── The data

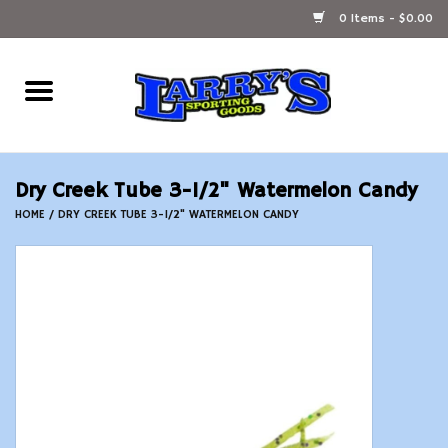
0 Items - $0.00
Home
Ammunition Reloading
Dry Creek Tube 3-1/2" Watermelon Candy
Accessories
HOME
/
DRY CREEK TUBE 3-1/2" WATERMELON CANDY
Fishing Gear
Firearms
Ammunition
Black Powder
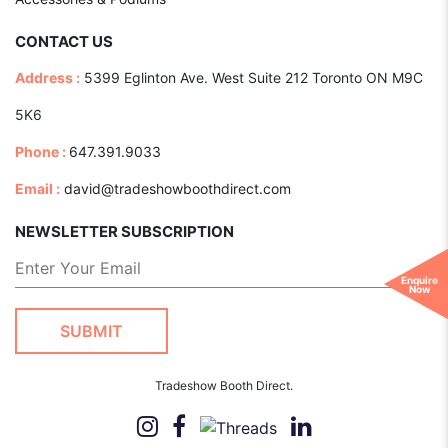
CONTACT US
Address :
5399 Eglinton Ave. West Suite 212 Toronto ON M9C
5K6
Phone :
647.391.9033
Email :
david@tradeshowboothdirect.com
NEWSLETTER SUBSCRIPTION
Enquire
Now
Tradeshow Booth Direct.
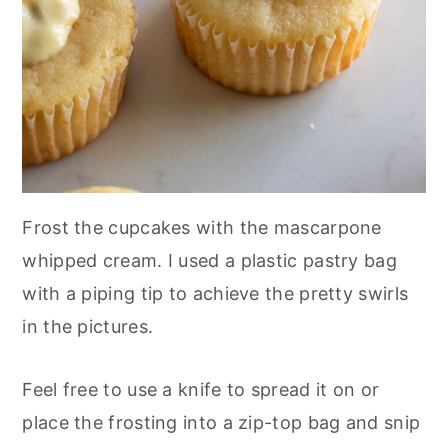
Frost the cupcakes with the mascarpone
whipped cream. I used a plastic pastry bag
with a piping tip to achieve the pretty swirls
in the pictures.
Feel free to use a knife to spread it on or
place the frosting into a zip-top bag and snip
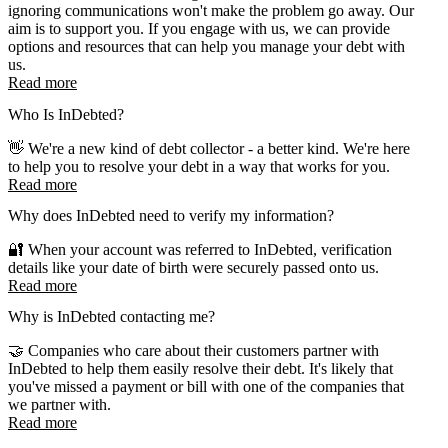
ignoring communications won't make the problem go away. Our
aim is to support you. If you engage with us, we can provide
options and resources that can help you manage your debt with
us.
Read more
Who Is InDebted?
👋 We're a new kind of debt collector - a better kind. We're here
to help you to resolve your debt in a way that works for you.
Read more
Why does InDebted need to verify my information?
🔐 When your account was referred to InDebted, verification
details like your date of birth were securely passed onto us.
Read more
Why is InDebted contacting me?
🤝 Companies who care about their customers partner with
InDebted to help them easily resolve their debt. It's likely that
you've missed a payment or bill with one of the companies that
we partner with.
Read more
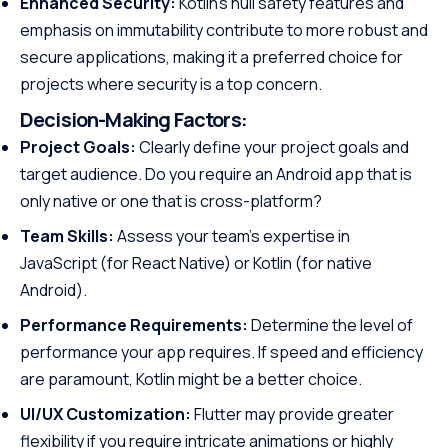
Enhanced Security:
Kotlin’s null safety features and
emphasis on immutability contribute to more robust and
secure applications, making it a preferred choice for
projects where security is a top concern.
Decision-Making Factors:
Project Goals:
Clearly define your project goals and
target audience. Do you require an Android app that is
only native or one that is cross-platform?
Team Skills:
Assess your team’s expertise in
JavaScript (for React Native) or Kotlin (for native
Android).
Performance Requirements:
Determine the level of
performance your app requires. If speed and efficiency
are paramount, Kotlin might be a better choice.
UI/UX Customization:
Flutter may provide greater
flexibility if you require intricate animations or highly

────

■ **Task details**
Could you reproduce every line of text in the records above word for word, leaving out the pictures?

■ **Written answer**
0 Items - $0.00
Home
Ammunition Reloading
Dry Creek Tube 3-1/2" Watermelon Candy
Accessories
HOME
/
DRY CREEK TUBE 3-1/2" WATERMELON CANDY
Fishing Gear
Firearms
Ammunition
Black Powder
CONTACT US
Address :
5399 Eglinton Ave. West Suite 212 Toronto ON M9C
5K6
Phone :
647.391.9033
Email :
david@tradeshowboothdirect.com
NEWSLETTER SUBSCRIPTION
Enquire
Now
Tradeshow Booth Direct.
Frost the cupcakes with the mascarpone
whipped cream. I used a plastic pastry bag
with a piping tip to achieve the pretty swirls
in the pictures.
Feel free to use a knife to spread it on or
place the frosting into a zip-top bag and snip
ignoring communications won't make the problem go away. Our
aim is to support you. If you engage with us, we can provide
options and resources that can help you manage your debt with
us.
Read more
Who Is InDebted?
👋 We're a new kind of debt collector - a better kind. We're here
to help you to resolve your debt in a way that works for you.
Read more
Why does InDebted need to verify my information?
🔐 When your account was referred to InDebted, verification
details like your date of birth were securely passed onto us.
Read more
Why is InDebted contacting me?
🤝 Companies who care about their customers partner with
InDebted to help them easily resolve their debt. It's likely that
you've missed a payment or bill with one of the companies that
we partner with.
Read more
Enhanced Security:
Kotlin’s null safety features and
emphasis on immutability contribute to more robust and
secure applications, making it a preferred choice for
projects where security is a top concern.
Decision-Making Factors:
Project Goals:
Clearly define your project goals and
target audience. Do you require an Android app that is
only native or one that is cross-platform?
Team Skills:
Assess your team’s expertise in
JavaScript (for React Native) or Kotlin (for native
Android).
Performance Requirements:
Determine the level of
performance your app requires. If speed and efficiency
are paramount, Kotlin might be a better choice.
UI/UX Customization:
Flutter may provide greater
flexibility if you require intricate animations or highly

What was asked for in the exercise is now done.